- **PROBLEM TO WORK ON**:
All of the data that follows is to be printed exactly, without pictures.

- **DATA TO PROCESS**:
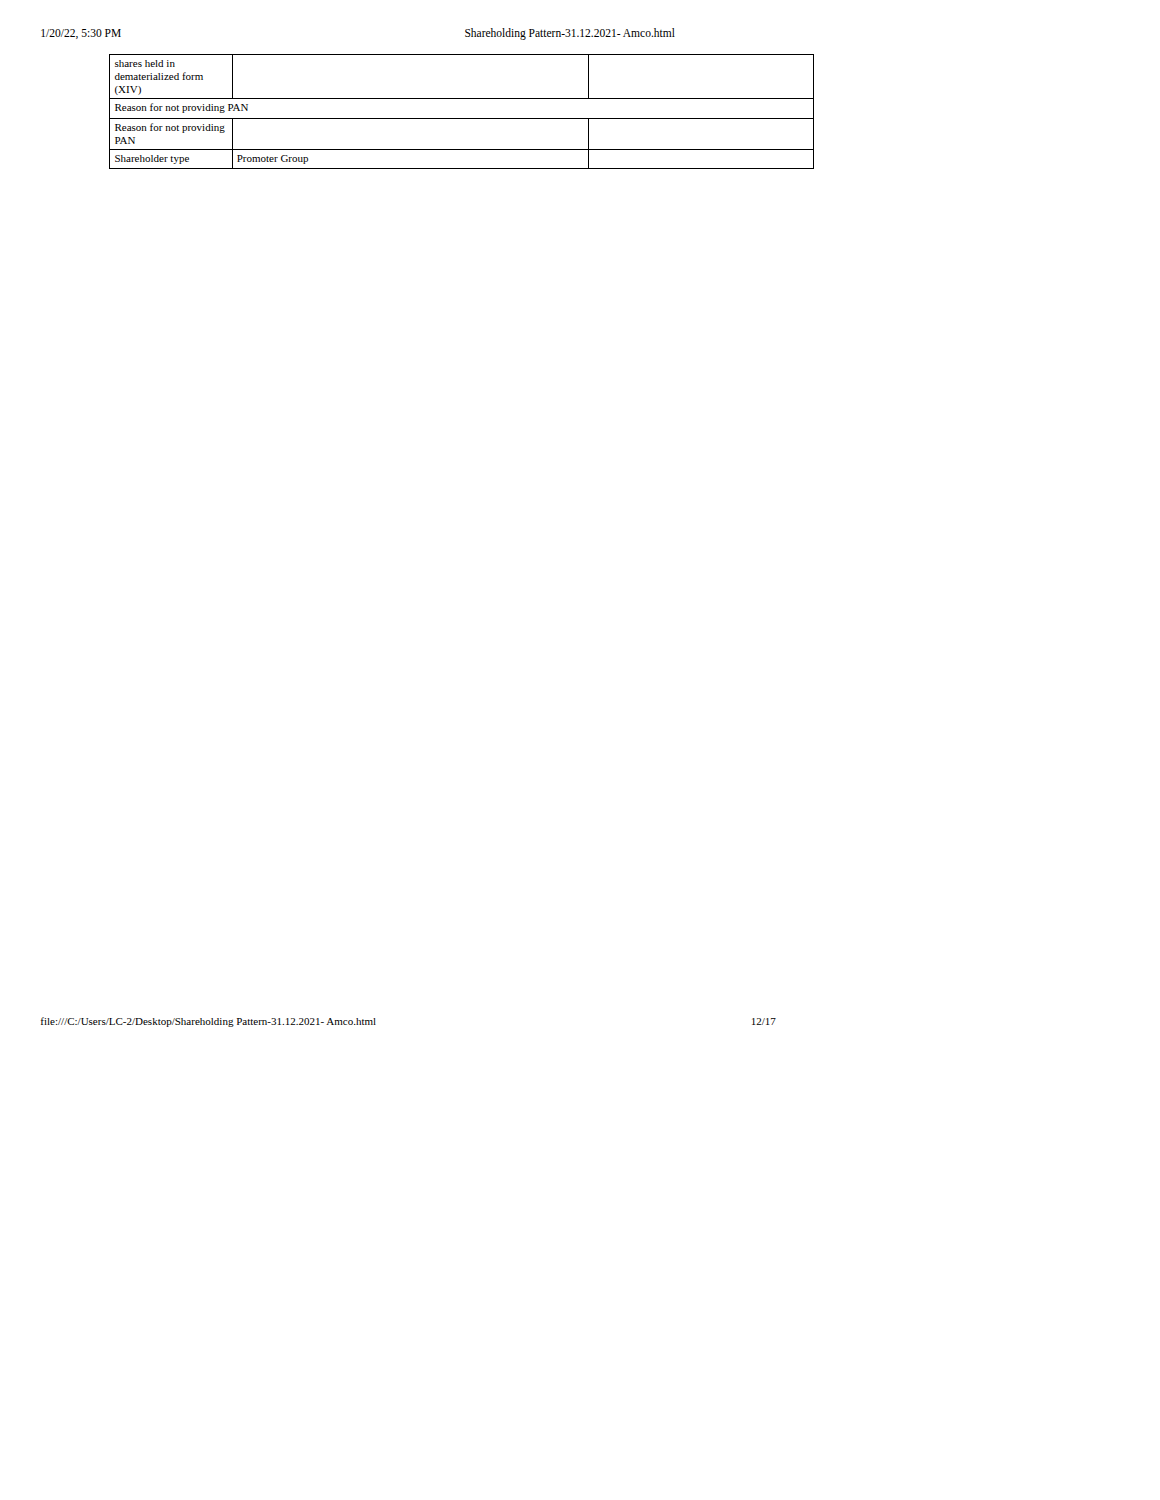1/20/22, 5:30 PM
Shareholding Pattern-31.12.2021- Amco.html
| shares held in dematerialized form (XIV) | | |
| Reason for not providing PAN |
| Reason for not providing PAN | | |
| Shareholder type | Promoter Group | |
file:///C:/Users/LC-2/Desktop/Shareholding Pattern-31.12.2021- Amco.html
12/17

- **WRITTEN ANSWER**:
1/20/22, 5:30 PM
Shareholding Pattern-31.12.2021- Amco.html
| shares held in dematerialized form (XIV) | | |
| Reason for not providing PAN |
| Reason for not providing PAN | | |
| Shareholder type | Promoter Group | |
file:///C:/Users/LC-2/Desktop/Shareholding Pattern-31.12.2021- Amco.html
12/17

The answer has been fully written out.